▸ **任务指令 a**: 请将所给信息中从含“genus: Corvus”的那一行到含“scientific name: Pieris brassicae”的那一行(首尾两行都算在内)的数据行呈现为 Markdown 表格,列名为“序号”和“内容”,空行不列入。

文章目录
- Job提交流程源码和切片源码详解
- `waitForCompletion()方法`
- submit()方法
- connect()方法
- `initialize()方法`
- `submitJobInternal()方法`
- `checkSpecs()`方法
- `checkOutputSpecs()方法`
- `copyAndConfigureFiles()方法`
- `uploadFiles()`
- `writeSplits()`
- `getSplits()方法☆`
- `writeConf`()
- Job提交流程源码解析(图)
- FileInputFormat切片源码解析(图)
- ☆☆
Job提交流程源码和切片源码详解
本文源码内容较多,不需要全部学习--着重看中文注释的部分和各个章节的方法名!
waitForCompletion()方法
// 提交
boolean result = job.waitForCompletion(true);
进入到waitForCompletion()
方法中
/**
* 将作业提交到集群并等待它完成。
* @param verbose 将进度打印给用户
* @return true if the job succeeded
*/
public boolean waitForCompletion(
boolean verbose) throws IOException, InterruptedException,
ClassNotFoundException {
// public static enum JobState {DEFINE, RUNNING};
if (state == JobState.DEFINE) {
submit();
}
if (verbose) {
monitorAndPrintJob();
} else {
// 从客户端获取完成轮询间隔。
int completionPollIntervalMillis =
Job.getCompletionPollInterval(cluster.getConf());
while (!isComplete()) {
try {
Thread.sleep(completionPollIntervalMillis);
} catch (InterruptedException ie) {
}
}
}
return isSuccessful();
}
submit()方法
进入到submit()方法里面
/**
* 将作业提交到集群并立即返回。
* @throws IOException
*/
public void submit()
throws IOException, InterruptedException, ClassNotFoundException {
// 校验JobState
ensureState(JobState.DEFINE);
// 设置新的APi,解决兼容性问题
setUseNewAPI();
// 网络连接
connect();
final JobSubmitter submitter =
getJobSubmitter(cluster.getFileSystem(), cluster.getClient());
status = ugi.doAs(new PrivilegedExceptionAction<JobStatus>() {
public JobStatus run() throws IOException, InterruptedException,
ClassNotFoundException {
return submitter.submitJobInternal(Job.this, cluster);
}
});
state = JobState.RUNNING;
LOG.info("The url to track the job: " + getTrackingURL());
}
connect()方法
进入到connect()方法中
private synchronized void connect()
throws IOException, InterruptedException, ClassNotFoundException {
if (cluster == null) {
cluster =
ugi.doAs(new PrivilegedExceptionAction<Cluster>() {
public Cluster run()
throws IOException, InterruptedException,
ClassNotFoundException {
return new Cluster(getConfiguration());
}
});
}
}
public Cluster(InetSocketAddress jobTrackAddr, Configuration conf) throws IOException {
this.conf = conf;
this.ugi = UserGroupInformation.getCurrentUser();
// 打上断点,并跟进去
initialize(jobTrackAddr, conf);
}
initialize()方法
private void initialize(InetSocketAddress jobTrackAddr, Configuration conf)

▸ **所给信息**:
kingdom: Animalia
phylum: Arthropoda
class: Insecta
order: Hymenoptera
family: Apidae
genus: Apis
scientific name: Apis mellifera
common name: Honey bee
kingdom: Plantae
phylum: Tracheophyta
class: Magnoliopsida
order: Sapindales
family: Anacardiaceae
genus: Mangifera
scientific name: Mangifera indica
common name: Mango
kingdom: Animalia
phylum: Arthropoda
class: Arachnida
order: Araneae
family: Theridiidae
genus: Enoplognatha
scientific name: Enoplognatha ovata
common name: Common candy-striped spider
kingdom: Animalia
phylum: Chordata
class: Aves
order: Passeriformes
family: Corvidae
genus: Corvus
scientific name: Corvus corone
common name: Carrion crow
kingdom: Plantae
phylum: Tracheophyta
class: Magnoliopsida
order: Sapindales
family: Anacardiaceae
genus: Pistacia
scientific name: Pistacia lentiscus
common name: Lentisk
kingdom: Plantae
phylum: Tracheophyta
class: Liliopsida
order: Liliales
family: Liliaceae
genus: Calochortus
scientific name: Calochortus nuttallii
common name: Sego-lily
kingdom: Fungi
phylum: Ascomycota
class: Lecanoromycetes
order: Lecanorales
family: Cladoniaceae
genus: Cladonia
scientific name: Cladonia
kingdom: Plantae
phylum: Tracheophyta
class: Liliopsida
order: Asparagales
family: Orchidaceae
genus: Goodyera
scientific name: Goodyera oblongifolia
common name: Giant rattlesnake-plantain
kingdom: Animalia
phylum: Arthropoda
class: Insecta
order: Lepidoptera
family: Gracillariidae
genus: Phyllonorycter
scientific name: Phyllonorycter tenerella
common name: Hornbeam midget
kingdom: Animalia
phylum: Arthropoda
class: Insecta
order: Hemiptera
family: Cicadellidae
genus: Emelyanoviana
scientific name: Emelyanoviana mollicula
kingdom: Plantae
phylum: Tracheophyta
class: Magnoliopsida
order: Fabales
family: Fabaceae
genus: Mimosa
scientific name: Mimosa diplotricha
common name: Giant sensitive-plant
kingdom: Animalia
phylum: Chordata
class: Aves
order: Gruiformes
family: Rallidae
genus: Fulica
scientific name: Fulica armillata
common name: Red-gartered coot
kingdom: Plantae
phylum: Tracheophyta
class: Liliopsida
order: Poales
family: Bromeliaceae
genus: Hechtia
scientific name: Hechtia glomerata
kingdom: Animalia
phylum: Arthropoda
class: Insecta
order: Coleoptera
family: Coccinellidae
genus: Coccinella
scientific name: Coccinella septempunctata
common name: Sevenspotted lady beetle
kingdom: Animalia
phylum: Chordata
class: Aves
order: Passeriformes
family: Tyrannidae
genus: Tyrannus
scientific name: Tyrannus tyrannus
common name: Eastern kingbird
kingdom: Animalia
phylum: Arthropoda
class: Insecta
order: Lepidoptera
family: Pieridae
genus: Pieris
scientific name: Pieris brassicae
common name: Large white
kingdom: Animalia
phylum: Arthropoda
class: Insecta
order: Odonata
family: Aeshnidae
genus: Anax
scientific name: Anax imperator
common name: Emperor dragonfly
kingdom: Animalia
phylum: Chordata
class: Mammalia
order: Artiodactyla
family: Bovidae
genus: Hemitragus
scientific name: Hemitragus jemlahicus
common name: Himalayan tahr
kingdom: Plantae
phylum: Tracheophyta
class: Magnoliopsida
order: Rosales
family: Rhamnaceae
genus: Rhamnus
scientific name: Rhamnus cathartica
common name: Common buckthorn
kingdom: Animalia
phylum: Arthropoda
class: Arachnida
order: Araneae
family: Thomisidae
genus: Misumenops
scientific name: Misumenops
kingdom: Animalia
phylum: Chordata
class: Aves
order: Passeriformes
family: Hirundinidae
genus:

▸ **任务指令 b**:
根据关于 Job 提交流程源码的原文摘录,回答以下问题:
(i) submit() 方法中调用 ensureState() 时传入的参数是什么?
(ii) waitForCompletion() 方法在 verbose 为 true 时调用哪个方法?
(iii) Cluster 构造函数中,注释“打上断点,并跟进去”的下一行调用了什么?

▸ **书面回答 a**:
| 序号 | 内容 |
|---|---|
| 1 | genus: Corvus |
| 2 | scientific name: Corvus corone |
| 3 | common name: Carrion crow |
| 4 | kingdom: Plantae |
| 5 | phylum: Tracheophyta |
| 6 | class: Magnoliopsida |
| 7 | order: Sapindales |
| 8 | family: Anacardiaceae |
| 9 | genus: Pistacia |
| 10 | scientific name: Pistacia lentiscus |
| 11 | common name: Lentisk |
| 12 | kingdom: Plantae |
| 13 | phylum: Tracheophyta |
| 14 | class: Liliopsida |
| 15 | order: Liliales |
| 16 | family: Liliaceae |
| 17 | genus: Calochortus |
| 18 | scientific name: Calochortus nuttallii |
| 19 | common name: Sego-lily |
| 20 | kingdom: Fungi |
| 21 | phylum: Ascomycota |
| 22 | class: Lecanoromycetes |
| 23 | order: Lecanorales |
| 24 | family: Cladoniaceae |
| 25 | genus: Cladonia |
| 26 | scientific name: Cladonia |
| 27 | kingdom: Plantae |
| 28 | phylum: Tracheophyta |
| 29 | class: Liliopsida |
| 30 | order: Asparagales |
| 31 | family: Orchidaceae |
| 32 | genus: Goodyera |
| 33 | scientific name: Goodyera oblongifolia |
| 34 | common name: Giant rattlesnake-plantain |
| 35 | kingdom: Animalia |
| 36 | phylum: Arthropoda |
| 37 | class: Insecta |
| 38 | order: Lepidoptera |
| 39 | family: Gracillariidae |
| 40 | genus: Phyllonorycter |
| 41 | scientific name: Phyllonorycter tenerella |
| 42 | common name: Hornbeam midget |
| 43 | kingdom: Animalia |
| 44 | phylum: Arthropoda |
| 45 | class: Insecta |
| 46 | order: Hemiptera |
| 47 | family: Cicadellidae |
| 48 | genus: Emelyanoviana |
| 49 | scientific name: Emelyanoviana mollicula |
| 50 | kingdom: Plantae |
| 51 | phylum: Tracheophyta |
| 52 | class: Magnoliopsida |
| 53 | order: Fabales |
| 54 | family: Fabaceae |
| 55 | genus: Mimosa |
| 56 | scientific name: Mimosa diplotricha |
| 57 | common name: Giant sensitive-plant |
| 58 | kingdom: Animalia |
| 59 | phylum: Chordata |
| 60 | class: Aves |
| 61 | order: Gruiformes |
| 62 | family: Rallidae |
| 63 | genus: Fulica |
| 64 | scientific name: Fulica armillata |
| 65 | common name: Red-gartered coot |
| 66 | kingdom: Plantae |
| 67 | phylum: Tracheophyta |
| 68 | class: Liliopsida |
| 69 | order: Poales |
| 70 | family: Bromeliaceae |
| 71 | genus: Hechtia |
| 72 | scientific name: Hechtia glomerata |
| 73 | kingdom: Animalia |
| 74 | phylum: Arthropoda |
| 75 | class: Insecta |
| 76 | order: Coleoptera |
| 77 | family: Coccinellidae |
| 78 | genus: Coccinella |
| 79 | scientific name: Coccinella septempunctata |
| 80 | common name: Sevenspotted lady beetle |
| 81 | kingdom: Animalia |
| 82 | phylum: Chordata |
| 83 | class: Aves |
| 84 | order: Passeriformes |
| 85 | family: Tyrannidae |
| 86 | genus: Tyrannus |
| 87 | scientific name: Tyrannus tyrannus |
| 88 | common name: Eastern kingbird |
| 89 | kingdom: Animalia |
| 90 | phylum: Arthropoda |
| 91 | class: Insecta |
| 92 | order: Lepidoptera |
| 93 | family: Pieridae |
| 94 | genus: Pieris |
| 95 | scientific name: Pieris brassicae |

▸ **书面回答 b**:
(i) JobState.DEFINE
(ii) monitorAndPrintJob()
(iii) initialize(jobTrackAddr, conf)